▶ [Problem statement]: Please restate the records that follow word for word, omitting any images.

▶ [Items listed in a dataset]:
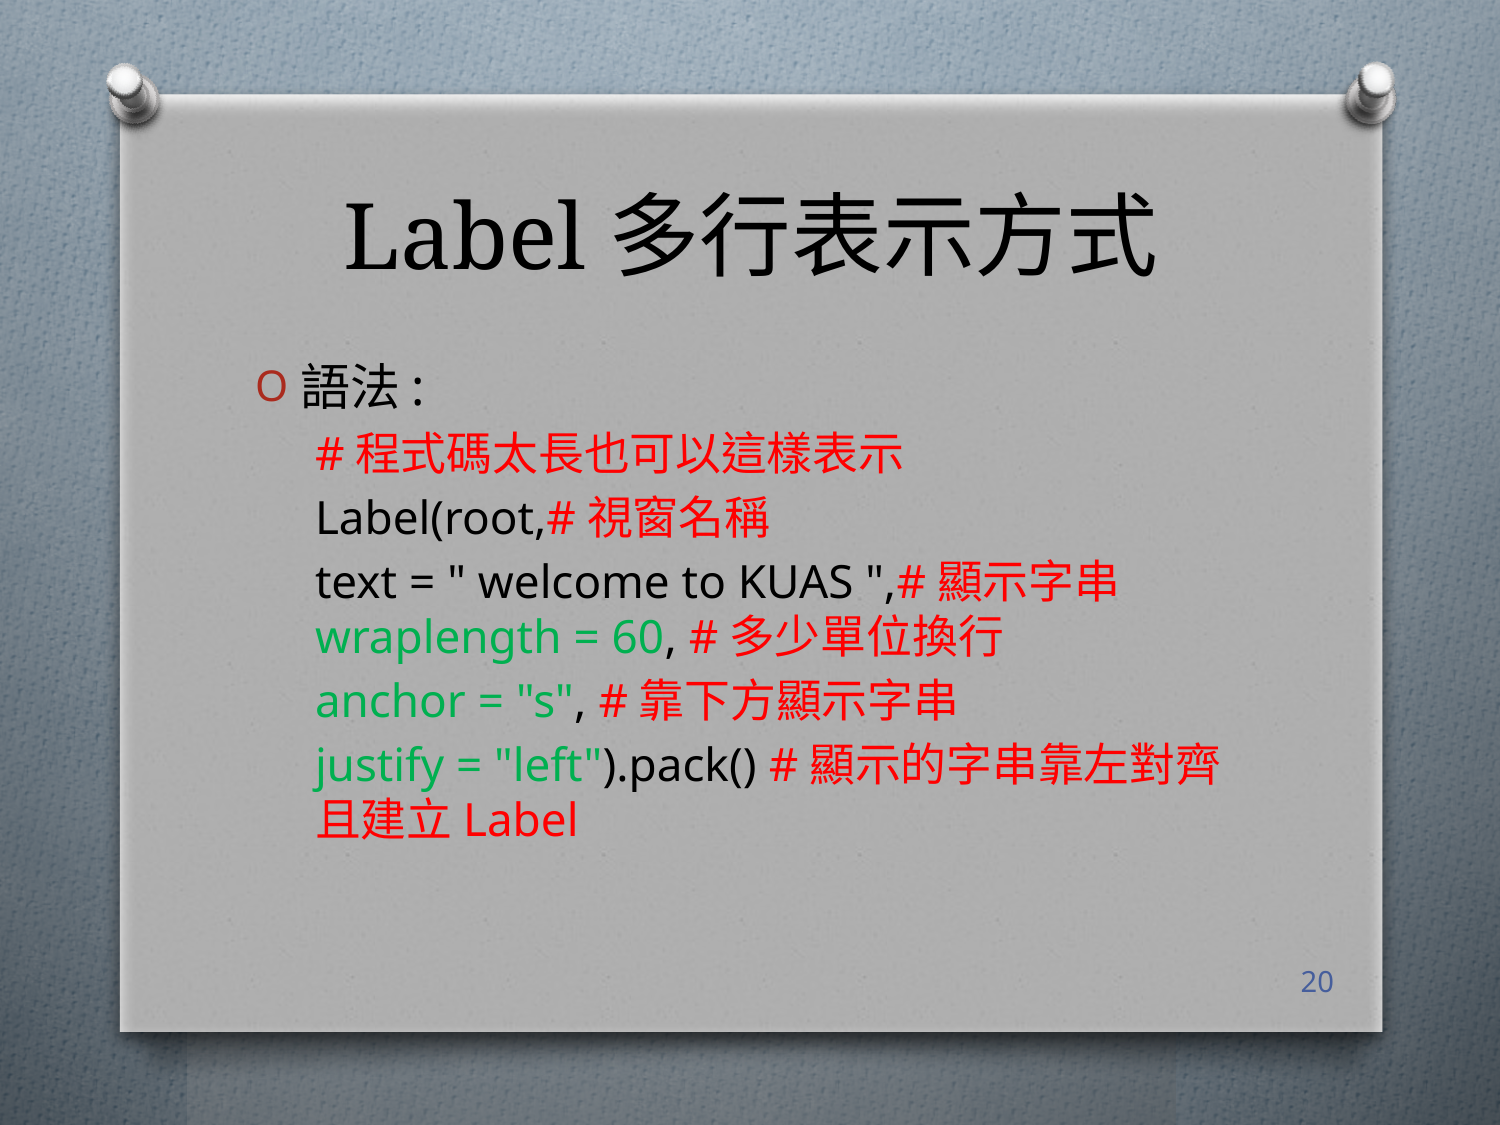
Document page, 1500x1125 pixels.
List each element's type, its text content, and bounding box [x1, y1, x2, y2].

title Label多行表示方式 [179, 134, 1323, 332]
picture [1317, 35, 1439, 156]
slide_number 20 [1258, 952, 1350, 1013]
picture [75, 29, 198, 153]
list 語法: #程式碼太長也可以這樣表示 Label(root,#視窗名稱 text = " welcome to KUAS ",#顯示字串wraplength = 60, #多少單位換行 anchor = "s", #靠下方顯示字串 justify = "left").pack() #顯示的字串靠左對齊且建立Label [240, 347, 1257, 939]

▶ [Answer area]:
Document page, 1500x1125 pixels.
List each element's type, its text content, and bounding box [x1, y1, x2, y2].

title Label多行表示方式 [179, 134, 1323, 332]
picture [1317, 35, 1439, 156]
slide_number 20 [1258, 952, 1350, 1013]
picture [75, 29, 198, 153]
list 語法: #程式碼太長也可以這樣表示 Label(root,#視窗名稱 text = " welcome to KUAS ",#顯示字串wraplength = 60, #多少單位換行 anchor = "s", #靠下方顯示字串 justify = "left").pack() #顯示的字串靠左對齊且建立Label [240, 347, 1257, 939]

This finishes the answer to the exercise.